The officer did have a gun in his police car but chose not to take it as he had his dog . Gage died saving his partner .
A NZ Police Dog is part of the NZ Police force so charges there will be pending shooting and killing a NZPD member . Its the 23rd dog to die on duty here .


----------



## bianca (Mar 28, 2010)

Relayer said:


> I hate to say this... but what a joke!!! Police without guns?? Whatever government body in NZ mandated that ought to be fired and replaced with realistic people who care about their protectors. Too bad for the dog and the officers. CRAZY!!!
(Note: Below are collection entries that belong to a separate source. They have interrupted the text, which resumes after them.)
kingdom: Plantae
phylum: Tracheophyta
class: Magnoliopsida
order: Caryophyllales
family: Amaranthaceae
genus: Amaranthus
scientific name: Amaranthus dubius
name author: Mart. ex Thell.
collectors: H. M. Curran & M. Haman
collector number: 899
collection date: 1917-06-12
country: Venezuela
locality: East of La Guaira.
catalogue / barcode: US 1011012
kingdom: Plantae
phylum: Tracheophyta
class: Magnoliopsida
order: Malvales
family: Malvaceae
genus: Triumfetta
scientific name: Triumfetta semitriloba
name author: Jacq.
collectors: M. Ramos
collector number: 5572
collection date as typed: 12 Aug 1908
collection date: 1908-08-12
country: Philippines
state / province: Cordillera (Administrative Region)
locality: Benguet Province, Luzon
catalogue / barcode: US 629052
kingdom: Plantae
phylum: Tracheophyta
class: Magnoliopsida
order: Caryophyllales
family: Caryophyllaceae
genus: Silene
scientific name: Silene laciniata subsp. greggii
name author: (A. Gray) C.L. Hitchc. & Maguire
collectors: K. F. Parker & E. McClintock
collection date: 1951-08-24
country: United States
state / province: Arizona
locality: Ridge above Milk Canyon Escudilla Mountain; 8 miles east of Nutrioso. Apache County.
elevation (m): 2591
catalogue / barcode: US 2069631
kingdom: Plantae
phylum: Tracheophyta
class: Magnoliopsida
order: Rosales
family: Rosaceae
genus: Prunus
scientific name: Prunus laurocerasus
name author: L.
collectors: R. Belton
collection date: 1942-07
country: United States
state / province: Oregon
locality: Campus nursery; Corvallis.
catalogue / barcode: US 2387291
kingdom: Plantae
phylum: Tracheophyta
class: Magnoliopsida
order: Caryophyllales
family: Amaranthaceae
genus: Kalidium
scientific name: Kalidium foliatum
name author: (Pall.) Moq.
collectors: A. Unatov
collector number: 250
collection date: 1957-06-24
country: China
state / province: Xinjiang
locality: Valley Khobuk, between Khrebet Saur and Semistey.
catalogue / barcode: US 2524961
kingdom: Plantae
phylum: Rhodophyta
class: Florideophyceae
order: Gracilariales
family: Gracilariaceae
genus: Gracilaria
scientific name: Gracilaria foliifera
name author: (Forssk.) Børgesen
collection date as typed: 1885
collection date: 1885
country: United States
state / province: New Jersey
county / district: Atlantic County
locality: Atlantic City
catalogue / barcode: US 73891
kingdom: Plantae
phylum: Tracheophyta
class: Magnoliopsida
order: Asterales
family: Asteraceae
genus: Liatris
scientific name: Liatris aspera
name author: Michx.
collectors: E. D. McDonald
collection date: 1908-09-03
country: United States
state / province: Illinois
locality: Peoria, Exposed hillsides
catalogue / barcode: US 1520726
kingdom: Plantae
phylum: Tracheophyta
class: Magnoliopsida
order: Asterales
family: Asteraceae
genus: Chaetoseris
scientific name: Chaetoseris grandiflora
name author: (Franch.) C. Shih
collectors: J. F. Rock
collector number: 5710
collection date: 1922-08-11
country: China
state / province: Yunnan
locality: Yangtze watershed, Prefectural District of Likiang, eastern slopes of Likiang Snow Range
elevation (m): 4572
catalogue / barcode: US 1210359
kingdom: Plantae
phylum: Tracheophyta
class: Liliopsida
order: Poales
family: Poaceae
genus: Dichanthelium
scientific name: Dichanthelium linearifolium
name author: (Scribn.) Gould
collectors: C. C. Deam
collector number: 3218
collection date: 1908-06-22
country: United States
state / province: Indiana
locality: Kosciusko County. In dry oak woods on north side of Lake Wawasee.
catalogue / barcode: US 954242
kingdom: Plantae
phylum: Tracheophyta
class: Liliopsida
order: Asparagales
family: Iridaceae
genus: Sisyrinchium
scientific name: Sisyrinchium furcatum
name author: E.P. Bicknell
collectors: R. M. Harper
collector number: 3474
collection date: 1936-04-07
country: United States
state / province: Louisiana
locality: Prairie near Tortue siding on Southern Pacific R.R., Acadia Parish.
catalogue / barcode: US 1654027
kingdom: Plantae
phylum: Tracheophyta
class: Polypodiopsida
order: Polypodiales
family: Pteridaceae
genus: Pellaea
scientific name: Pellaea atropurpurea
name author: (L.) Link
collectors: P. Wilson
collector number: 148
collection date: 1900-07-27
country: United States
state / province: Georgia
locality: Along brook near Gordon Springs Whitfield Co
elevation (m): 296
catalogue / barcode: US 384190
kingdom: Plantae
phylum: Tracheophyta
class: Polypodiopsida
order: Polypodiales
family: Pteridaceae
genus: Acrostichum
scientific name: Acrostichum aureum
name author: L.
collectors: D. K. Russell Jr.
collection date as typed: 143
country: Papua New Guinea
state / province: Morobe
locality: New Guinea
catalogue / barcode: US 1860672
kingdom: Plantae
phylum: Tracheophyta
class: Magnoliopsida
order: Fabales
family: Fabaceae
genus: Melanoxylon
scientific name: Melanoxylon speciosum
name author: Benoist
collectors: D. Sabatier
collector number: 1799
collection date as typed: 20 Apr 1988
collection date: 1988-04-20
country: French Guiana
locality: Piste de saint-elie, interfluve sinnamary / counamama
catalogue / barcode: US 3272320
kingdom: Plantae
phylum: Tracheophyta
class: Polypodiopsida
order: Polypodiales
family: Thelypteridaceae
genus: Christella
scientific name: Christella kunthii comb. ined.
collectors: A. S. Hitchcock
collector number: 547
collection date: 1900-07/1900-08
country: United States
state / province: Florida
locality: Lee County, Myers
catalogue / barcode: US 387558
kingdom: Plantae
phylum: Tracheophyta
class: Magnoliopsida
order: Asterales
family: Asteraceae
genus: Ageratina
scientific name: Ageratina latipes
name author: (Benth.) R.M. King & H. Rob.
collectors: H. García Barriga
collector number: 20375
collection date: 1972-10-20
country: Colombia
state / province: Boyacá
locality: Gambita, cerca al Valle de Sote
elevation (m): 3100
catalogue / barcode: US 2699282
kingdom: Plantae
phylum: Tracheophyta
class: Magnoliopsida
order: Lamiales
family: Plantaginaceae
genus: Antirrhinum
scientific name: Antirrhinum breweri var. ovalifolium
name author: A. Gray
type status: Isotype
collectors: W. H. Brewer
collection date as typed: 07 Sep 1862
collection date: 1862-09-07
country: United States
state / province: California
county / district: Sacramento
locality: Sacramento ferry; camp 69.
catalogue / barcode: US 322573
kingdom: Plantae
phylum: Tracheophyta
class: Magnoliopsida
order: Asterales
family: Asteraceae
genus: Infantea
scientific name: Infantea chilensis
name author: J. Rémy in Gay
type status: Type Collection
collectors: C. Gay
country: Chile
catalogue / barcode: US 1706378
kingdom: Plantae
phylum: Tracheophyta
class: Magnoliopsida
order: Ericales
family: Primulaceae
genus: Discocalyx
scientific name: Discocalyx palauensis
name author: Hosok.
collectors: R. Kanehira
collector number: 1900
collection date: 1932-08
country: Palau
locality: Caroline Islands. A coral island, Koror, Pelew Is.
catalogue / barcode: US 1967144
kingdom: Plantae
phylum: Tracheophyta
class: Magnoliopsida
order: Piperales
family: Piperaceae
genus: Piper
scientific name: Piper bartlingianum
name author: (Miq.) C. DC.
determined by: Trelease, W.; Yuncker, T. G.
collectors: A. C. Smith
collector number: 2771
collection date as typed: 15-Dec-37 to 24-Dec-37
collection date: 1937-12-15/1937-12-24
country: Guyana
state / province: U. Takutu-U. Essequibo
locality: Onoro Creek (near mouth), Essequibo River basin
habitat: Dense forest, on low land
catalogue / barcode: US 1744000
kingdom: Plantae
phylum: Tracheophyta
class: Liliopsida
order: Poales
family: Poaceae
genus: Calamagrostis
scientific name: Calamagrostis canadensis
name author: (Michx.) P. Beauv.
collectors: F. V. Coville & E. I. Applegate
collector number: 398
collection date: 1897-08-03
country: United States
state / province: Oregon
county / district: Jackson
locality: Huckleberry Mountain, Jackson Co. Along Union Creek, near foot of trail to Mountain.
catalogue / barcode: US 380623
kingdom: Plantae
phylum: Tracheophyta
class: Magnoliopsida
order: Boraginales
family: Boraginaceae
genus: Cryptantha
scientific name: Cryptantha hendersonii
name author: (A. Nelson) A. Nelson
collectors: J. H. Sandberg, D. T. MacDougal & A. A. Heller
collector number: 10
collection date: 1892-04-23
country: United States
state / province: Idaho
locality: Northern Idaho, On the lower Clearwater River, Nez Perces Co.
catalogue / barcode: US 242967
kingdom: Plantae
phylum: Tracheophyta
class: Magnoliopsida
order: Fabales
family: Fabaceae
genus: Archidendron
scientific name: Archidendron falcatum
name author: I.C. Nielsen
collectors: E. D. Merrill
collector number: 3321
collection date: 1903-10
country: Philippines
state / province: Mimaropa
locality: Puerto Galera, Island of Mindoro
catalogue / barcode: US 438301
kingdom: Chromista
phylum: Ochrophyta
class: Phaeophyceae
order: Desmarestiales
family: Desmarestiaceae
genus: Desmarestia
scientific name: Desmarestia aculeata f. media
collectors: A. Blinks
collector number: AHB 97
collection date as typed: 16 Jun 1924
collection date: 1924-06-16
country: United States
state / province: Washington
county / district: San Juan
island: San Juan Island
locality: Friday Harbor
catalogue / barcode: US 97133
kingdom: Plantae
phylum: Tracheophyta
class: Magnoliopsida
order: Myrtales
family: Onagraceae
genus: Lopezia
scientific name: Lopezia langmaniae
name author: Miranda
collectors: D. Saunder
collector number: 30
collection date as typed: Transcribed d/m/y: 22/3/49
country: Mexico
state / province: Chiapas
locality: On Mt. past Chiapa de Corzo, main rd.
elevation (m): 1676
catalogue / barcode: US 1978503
Some NZ police are armed but not all. They have what is called 'The Armed Defender's' squad which is the full ticket! The point is I guess that it becomes what you are used to and whilst I do not have data to back this up, I think that there would be a smaller number of weapon (firearm) related crimes etc per capita than a lot of other countries. NZ only has a population of just over 4 million. I lived there for 33 years and when I moved to Australia where police do carry, well it still makes me do a double take when I see a holster on them! Anywhoo....I stand by my original comment that I hope who is responsible for this rots in ****.


----------



## mazza (Jun 11, 2010)

R.I.P. Gage. I always thought that because gun laws are different in the States and elsewhere compared to over here in England that the K9 Officers would have some sort of protection its not right!! I have shed 100 tears for you babe


----------



## DangerousBeauty (Jul 8, 2010)

What a noble animal to save his partner. R.I.P. Gage. 

I shed a few tears when I saw the pic in the story. People are so stupid. I think the stupid coward that shot him should be shot. I have zero tolerance for people who take a life.


----------